NRK face à Gaza et à l’Eurovision : entre devoir d’informer et tentation du boycott

Alors que la guerre à Gaza s’intensifie et que l’indignation gagne l’Europe, la Norvège se retrouve, elle aussi, face à un dilemme : faut-il chanter pendant que le monde brûle ?
Plusieurs chaînes publiques — en Irlande, en Espagne, aux Pays-Bas et en Slovénie — ont déjà menacé de boycotter l’Eurovision 2026 si Israël est maintenu dans la compétition.
Mais la NRK, le diffuseur public norvégien, choisit une autre voie : celle du principe et de la prudence, un peu comme un chef d’orchestre qui préfère tourner la page avant de briser le violon.
« Nous devons rester observateurs dans la guerre, mais participants dans la musique »
Dans une tribune qui fait grand bruit à Oslo, la direction de la NRK a tenu à clarifier sa position : il ne s’agit pas de fermer les yeux, mais de respecter les règles du jeu.
« Il est naturel de penser qu’un espace commun comme l’Eurovision doit réagir face à la guerre à Gaza », admet la chaîne.
« Mais notre rôle d’entreprise publique nous oblige à distinguer entre l’information et la participation. »
En clair : NRK veut dénoncer sans censurer, débattre sans se transformer en diplomatie parallèle.
Une pirouette équilibriste que même les scénaristes de Skam auraient hésité à écrire.
Trois points sensibles : image, votes et sécurité
La télévision publique norvégienne demande à l’Union Européenne de Radio-Télévision (UER/EBU) d’évaluer si la participation d’Israël nuit à la réputation du concours — un peu comme on vérifierait si une fausse note peut faire tomber un orchestre entier.
Mais ce n’est pas tout.
NRK met aussi en avant les failles du système de vote, accusant Israël d’avoir mené des campagnes actives pour influencer les résultats.
« L’UER doit renforcer le système afin qu’il ne puisse être manipulé », insiste la chaîne.
Enfin, la sécurité inquiète. Dans un concours censé célébrer la paix et la fête, voir des gardes armés escorter des délégations n’a rien d’un clip d’Abba.
NRK réclame donc des garanties pour la protection des artistes, des équipes et du public à Vienne.
Une position morale, mais pas militante
Certains demandent à NRK de passer à l’acte, de rejoindre le chœur du boycott.
Mais la chaîne refuse de transformer son antenne en tribune diplomatique.
Elle rappelle qu’en tant que service public, sa mission première reste l’information indépendante et impartiale.
« Nous croyons en une décision démocratique au sein de l’UER.
C’est à l’ensemble des membres de trancher, pas à NRK de mener une politique étrangère parallèle », explique la direction.
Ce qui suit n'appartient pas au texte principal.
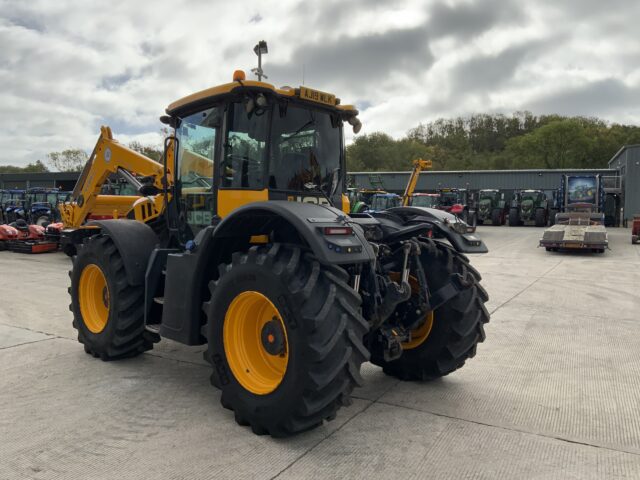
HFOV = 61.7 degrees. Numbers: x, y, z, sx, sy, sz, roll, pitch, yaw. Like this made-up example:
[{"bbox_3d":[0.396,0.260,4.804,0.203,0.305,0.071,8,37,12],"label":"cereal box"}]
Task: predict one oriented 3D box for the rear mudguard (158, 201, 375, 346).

Un choix à la fois prudent et audacieux, qui veut préserver la crédibilité journalistique sans renier la conscience morale.
Chanter pour unir, débattre pour comprendre
Dans une époque où les concours de chansons deviennent des champs de bataille symboliques, la Norvège préfère la délibération à la défection.
Et si l’Eurovision a toujours prétendu « unir par la musique », la question aujourd’hui est peut-être : unir qui, et à quel prix ?
Entre les bombes et les ballades, NRK choisit la méthode scandinave : dialoguer avant de débrancher le micro.